{Review and validation of Solar Thermal Electricity potential methodologies}

Title{Review and validation of Solar Thermal Electricity potential methodologies}
Publication TypeJournal Article
Year of Publication2016
AuthorsNavarro AA, Ramírez L, Domínguez P, Blanco M, Polo J, Zarza E
JournalEnergy Conversion and Management
Date Publishedoct
AbstractWith the strong dependence of national economies on energy, interest in solar energy potential assessments is increasing in countries with high solar radiation levels.
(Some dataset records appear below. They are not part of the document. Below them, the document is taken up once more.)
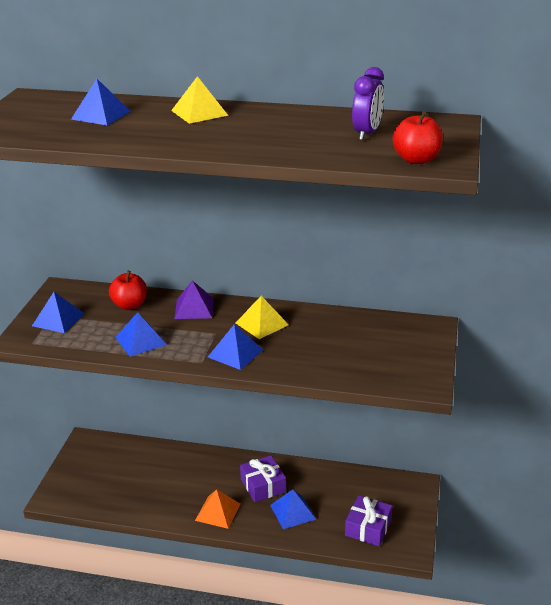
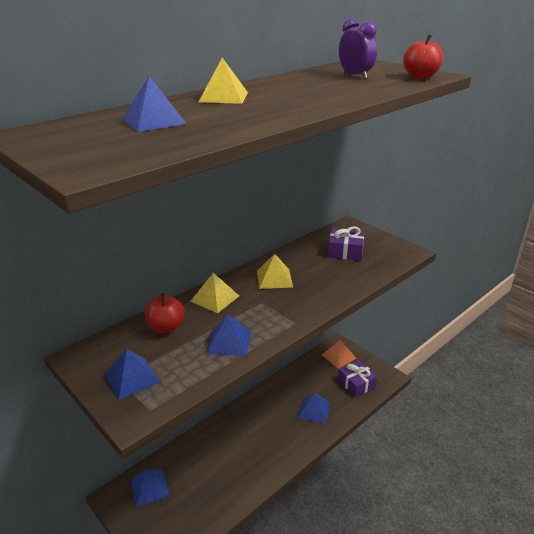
camera: 55 degrees left, 0 degrees up
purple pyramid [174,281,214,319] -> yellow pyramid [190,273,239,313]
orange pyramid [195,489,241,529] -> orange pyramid moved to [322,340,357,369]
blue pyramid [208,324,263,370] -> blue pyramid moved to [131,469,170,507]
purple gift [240,455,286,502] -> purple gift moved to [328,226,364,261]

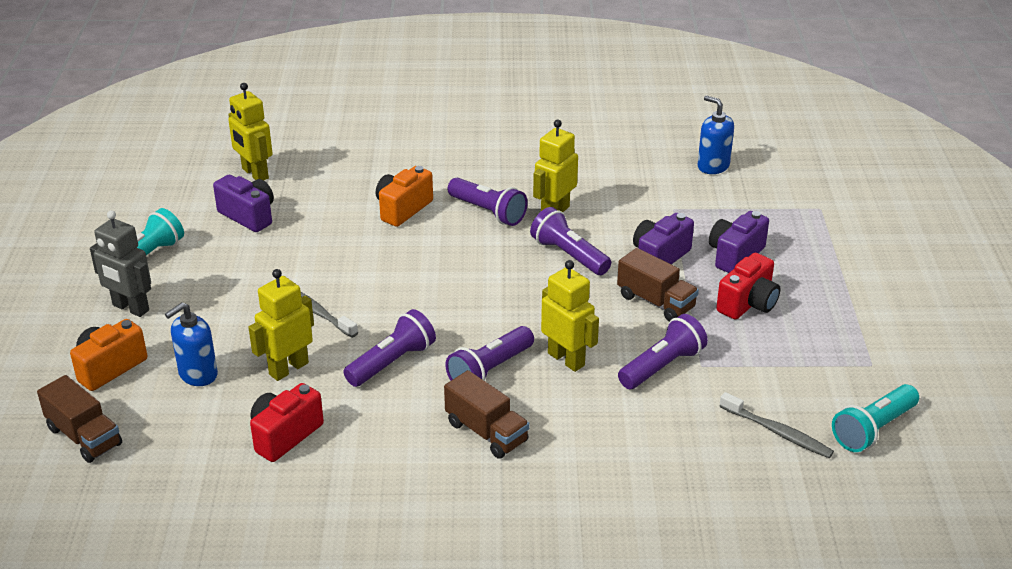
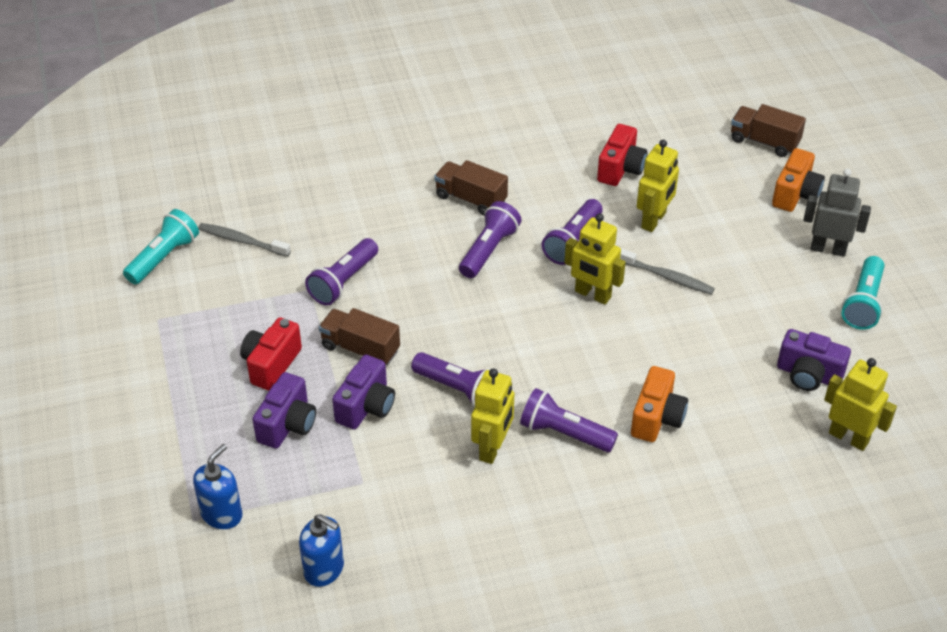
camera: 165 degrees right, 10 degrees up
blue soap dispenser [165,302,218,386] -> blue soap dispenser moved to [193,444,242,529]
yellow robot [541,260,599,372] -> yellow robot moved to [564,214,626,305]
This article reviews four methodologies proposed in the literature by four different organizations (IDAE, Greenpeace, NREL, and DLR) and proposes a new one (LRS) for assessing the potential of Solar Thermal Electricity (STE) generation in a given country. Derived from these five methodologies, nine cases are studied (IDAE, GP2, NREL1, NREL3, DLR2, DLR2′, LRS1, LRS2, and LRS3). In this study, we followed a two-step STE potential assessment procedure. In the first step, suitable areas for locating STE plants in the country are identified. In the second step, STE plants are assumed to be built and operated in the suitable areas selected in the first step, and the annual electricity generated by these hypothetical plants is estimated. To compare the assessed methodologies, all cases have been applied to the same test country: Spain. Because a relatively large number of commercial STE plants are in operation in Spain, the location of these commercial plants was used to define a simple but effective validation test. A validation process is proposed for the IN-OUT decision based on the buffers containing each existing STE plant. Inside each buffer, a mix of suitable and unsuitable pixels is often included. Thus, the process starts with the decision whether a plant could be considered “IN” the suitable area or not. After the evaluation of the percentage of pixels considered as suitable inside the buffer, and comparing with only the power block pixel location, the second option was selected since it provides good results and simplifies any further treatment. The validation process also considers a minimum of near 90{%} of the STE plants “IN” suitable areas in order to consider a specific case valid. This means that if a case leaves out more than 10{%} of the real STE plants, it was considered far from reality and rejected. Cases IDAE, NREL3, DLR2, and the new LRS3 have been validated using the described validation procedure and the last three have very close results with similar levels; this is an important outcome that aims to compare potential assessments performed in different countries by different institutions.